Der Prozess ist nicht umkehrbar

Es zeigte sich: Fällt die Bodenfeuchtigkeit unter einen gewissen Wert, nämlich 19 Prozent, verringert sich die Fähigkeit des Regenwaldbodens, VOCs aus der Atmosphäre aufzunehmen und abzubauen. Aber nicht nur das: Der Boden wird von einem VOC-"Verbraucher" zu einer VOC-Quelle. Laut der Studie ergaben Isotopenmarkierungen, dass diese Effekte auf die veränderten Aktivitäten von Bodenmikroben zurückzuführen sind.

Die Messkampagne lief von September 2019 bis Januar 2020, sie war Teil des Projekts "B2 Wald" (Biosphere 2 Water Atmosphere And Life Dynamics). Die neuesten Ergebnisse dazu wurden jüngst im Journal Nature Communications veröffentlicht.

Eine weitere Erkenntnis: Die Emissionseffekte verstärken sich sogar noch, wenn die Böden nach einer langen Dürreperiode erneut Nässe ausgesetzt werden.

Laut dem Hauptautor der Studie, Giovanni Pugliese von der Uni Freiburg, zeigte sich nach wenigen Stunden eine kurz anhaltende Emissionsspitze von Carbonylverbindungen, zu denen etwa Aceton gehört. Später gab es dann eine länger andauernde Emissionsspitze schwefelhaltiger Verbindungen.

Im ersten Fall sei die Emissionsspitze allein durch die Bewässerung erzeugt worden, im zweiten Fall durch Mikroorganismen im Boden.
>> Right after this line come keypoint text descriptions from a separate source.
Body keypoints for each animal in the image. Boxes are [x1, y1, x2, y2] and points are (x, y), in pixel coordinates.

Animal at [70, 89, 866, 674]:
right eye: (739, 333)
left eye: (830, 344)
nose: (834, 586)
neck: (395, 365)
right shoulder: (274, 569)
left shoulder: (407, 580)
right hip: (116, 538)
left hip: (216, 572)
Eine Rückkehr zu normalen, feuchten Bedingungen im Regenwald führt also nicht automatisch wieder zu den alten Verhältnissen zurück.

Mitautor Jonathan Williams vom Max-Planck-Institut für Chemie in Mainz sagte dazu: "Wir wissen jetzt, dass Dürrestress das Verhalten von VOC-Flüssen vom und zum Boden tiefgreifend beeinflussen kann." Die neu entdeckten Bodeneffekte müssten in die Atmosphärenmodelle einbezogen werden, um so die Reaktionen des Ökosystems präziser vorhersagen zu können und um regionale Klimasimulationen zu verbessern.

"Die Bäume und anderen Pflanzen im Regenwald versuchen mit allen Mitteln, gegen die Dürren zu kämpfen", sagte Williams gegenüber Klimareporter°. Das zeigten die Untersuchungen.

Viel Hoffnung, dass die Wälder intakt bleiben, wenn die Temperaturen weiter steigen, hat der Atmosphärenchemiker jedoch nicht. "Es besteht eine sehr reale Gefahr, dass der Regenwald so stark austrocknet, dass er zur Savanne wird."